**Page extract**
====

Delving the abyssmal depths

  
"You do an Internet search for potential solutions, and
you’re confronted with a series of contradictory, ill-founded
opinions: your browser has a virus; your virus has a virus; you
should be using Emacs; you should be using vi, and this is why
your marriage is loveless."
-- James Mickens

There is nothing I can say that could improve on this quotation. Dipping into the Internet to find an answer is easy. Finding an answer of value is often not. In my case, usually not, but I am almost always thrashing around in the shallow parts of the Great Pool of Knowledge. I would like to say I am resigned to this. It appears that until I write one, there is no webpage of hacking into a pre-programmed ABOV µC.
Simple search strings fail, more complex searches fail; questions are twisted and distorted in hopes of provoking a lead, until the semantic striptease proves too exhausting to continue.
At some point, trying to tease an answer out of Google is harder than figuring it out myself.
Which makes me think of the critical point in a increasingly connected network just before all points become connected. I suspect that most human creativity comes out of the moments before the network fills, when you have almost enough information, when you are almost completely connected, and it falls upon you to make the final connections yourself, and answer the unanswered.

====

**Items from a data source**
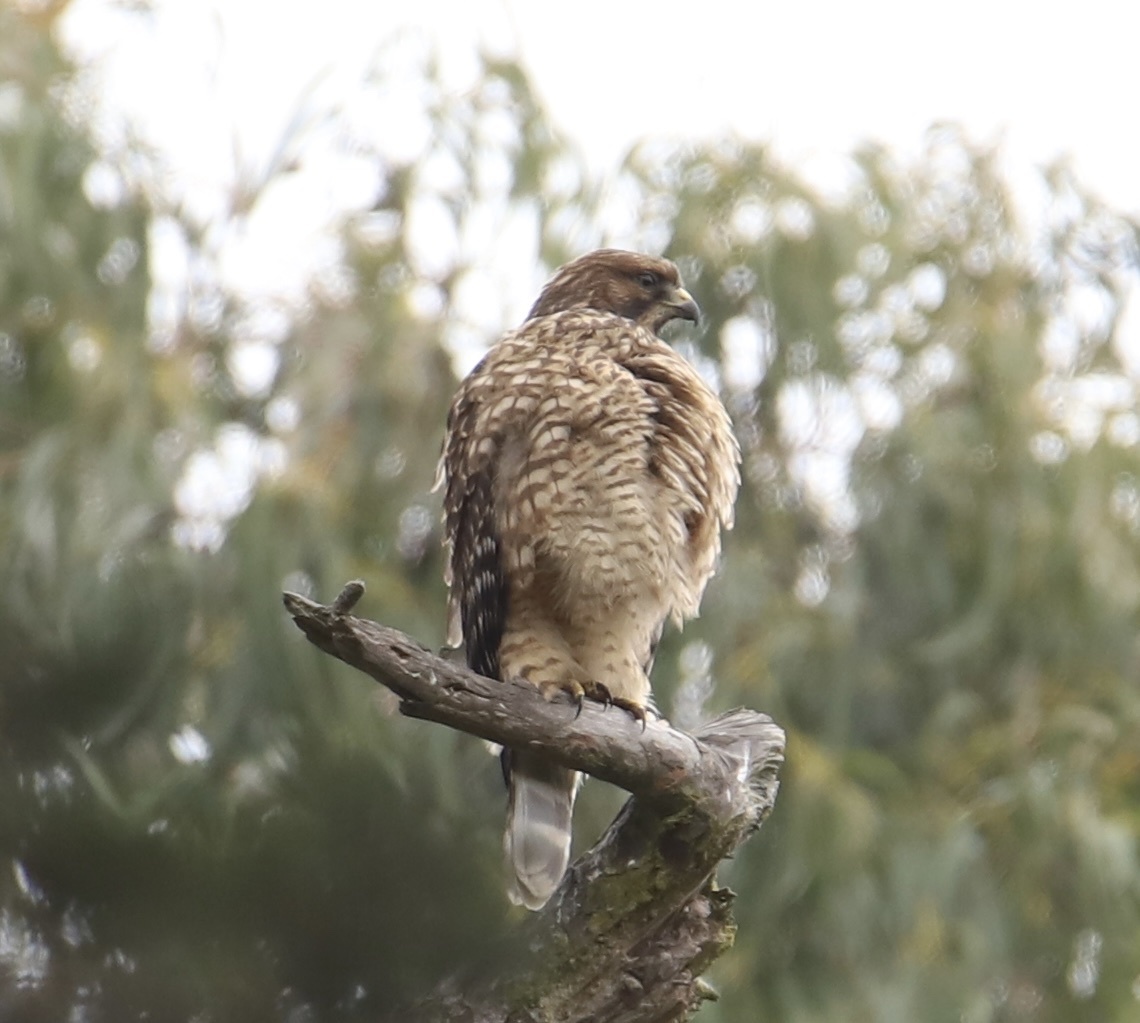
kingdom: Animalia
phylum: Chordata
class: Aves
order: Accipitriformes
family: Accipitridae
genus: Buteo
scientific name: Buteo lineatus
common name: Red-shouldered hawk
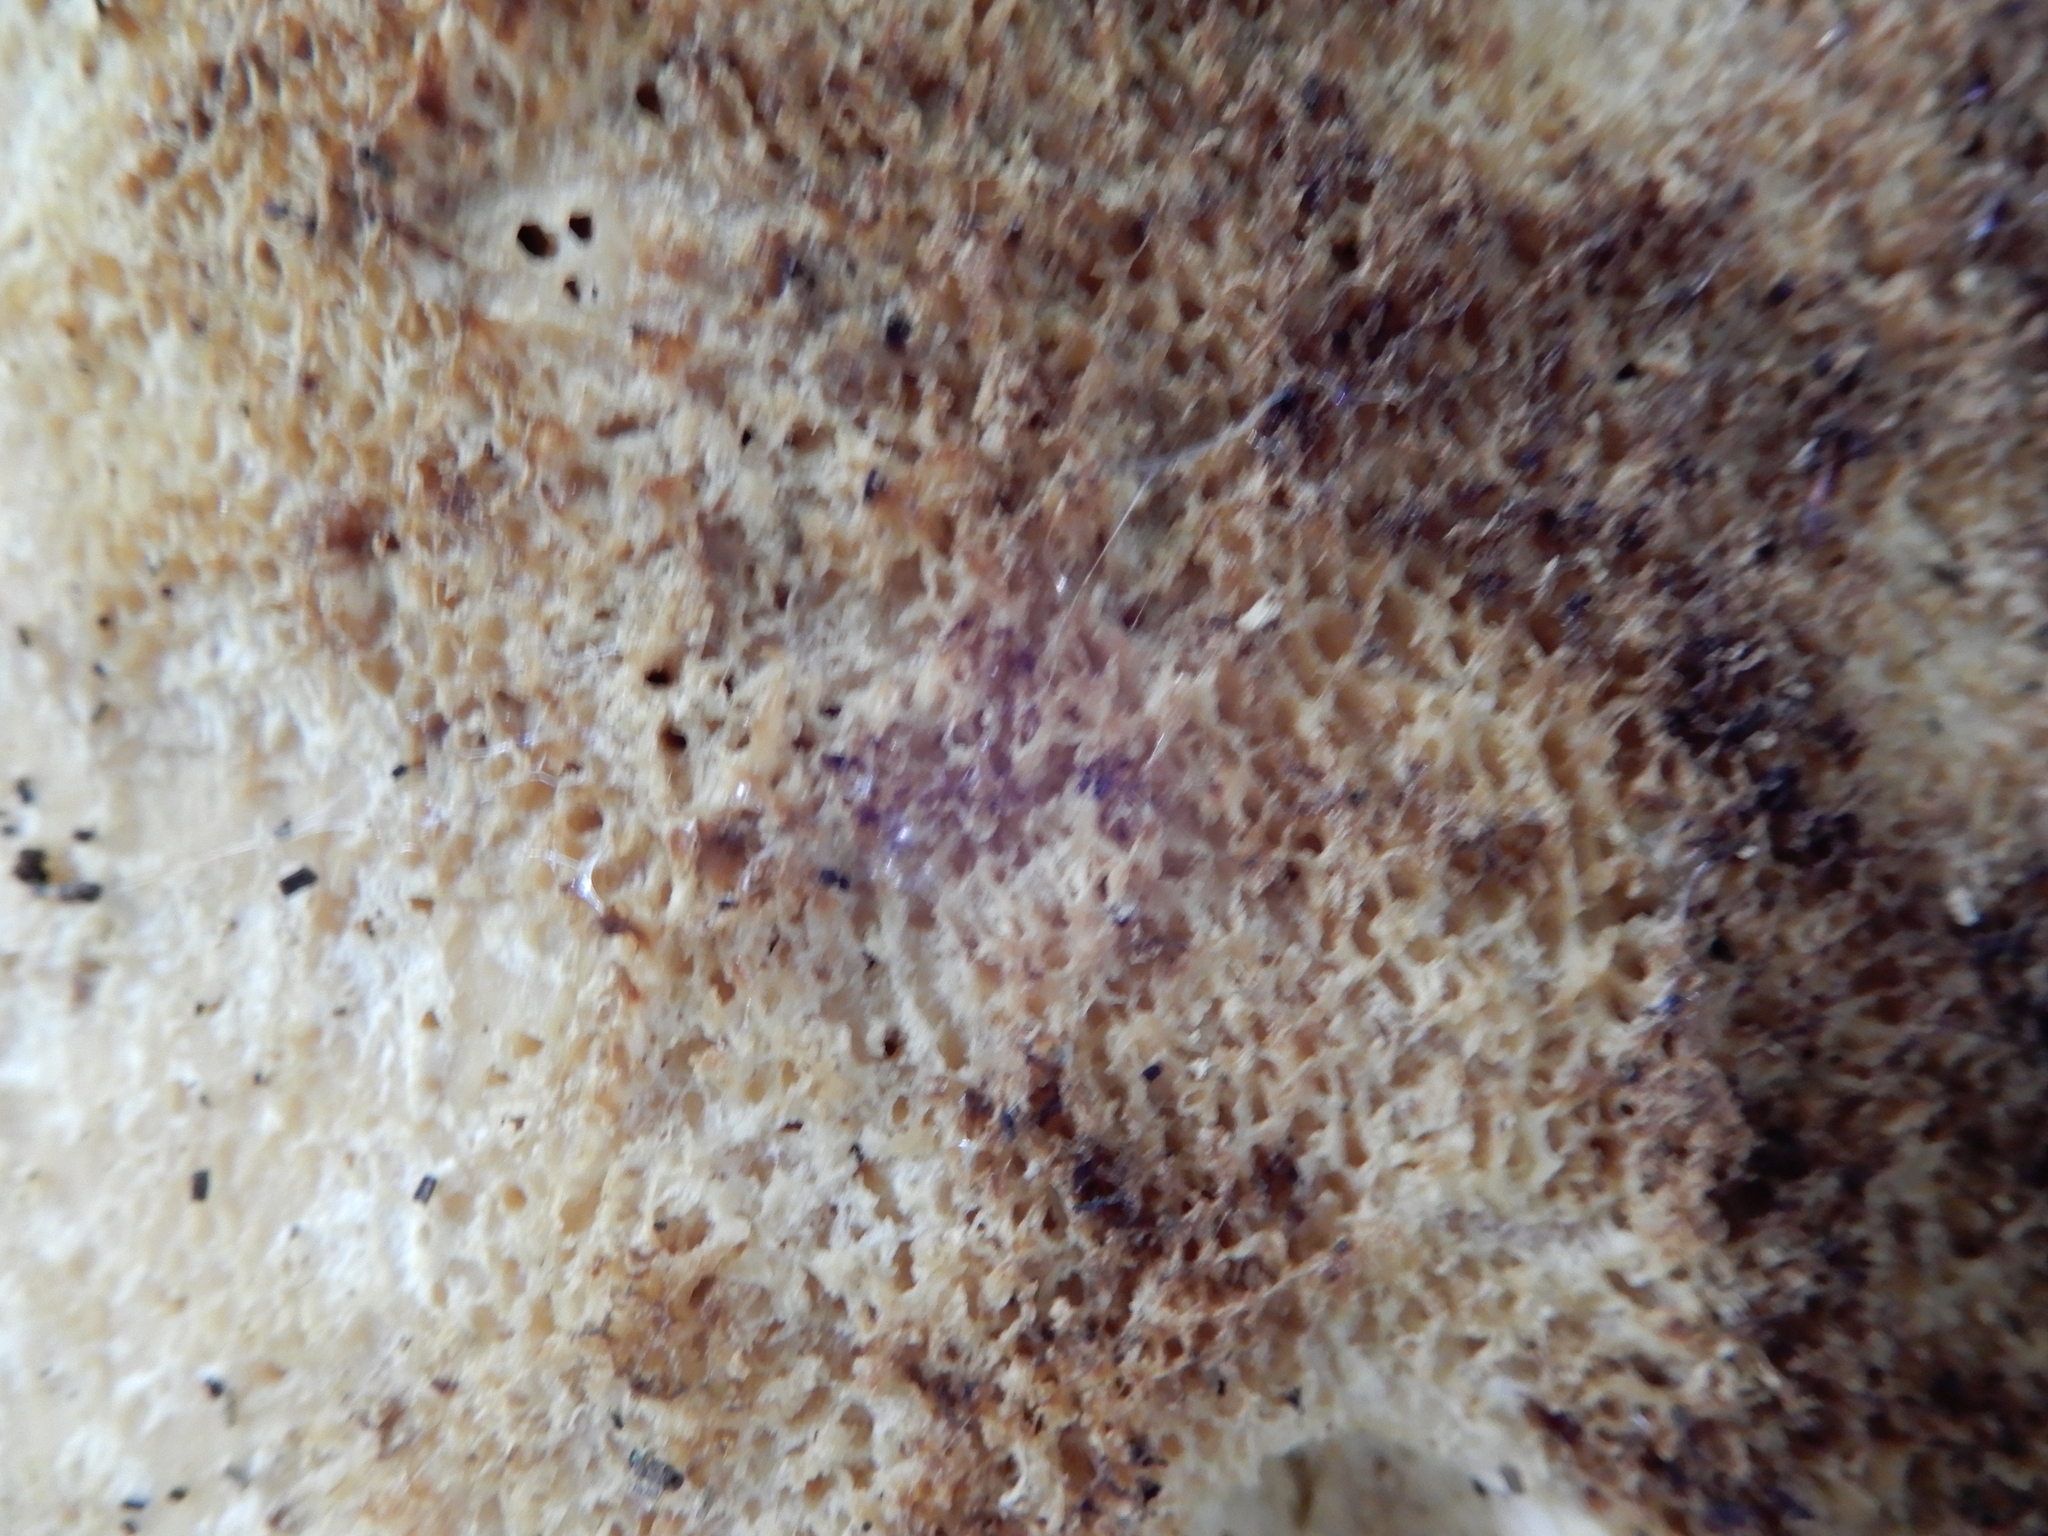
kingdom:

====

**Work to complete**
1. In the essay on Internet searching, who is named as the source of the opening quotation?
2. Rewrite the paragraph of the essay on Internet searching that begins "There is nothing I can say" in a shorter form that keeps its main facts.
3. List every contradictory opinion given in the quotation that opens the essay on Internet searching.
The records are separate material and have no connection to the essay on Internet searching.

**Task-by-task results**
1. James Mickens

2. The writer says nothing could improve on the quotation. Searching the Internet for an answer is easy, but finding a valuable one often isn't. For the writer it usually isn't, since the writer mostly stays in the shallow parts of the "Great Pool of Knowledge." The writer would like to say they are resigned to this. Apparently no webpage on hacking into a pre-programmed ABOV µC will exist until the writer writes one.

3.
- Your browser has a virus.
- Your virus has a virus.
- You should be using Emacs.
- You should be using vi, and this is why your marriage is loveless.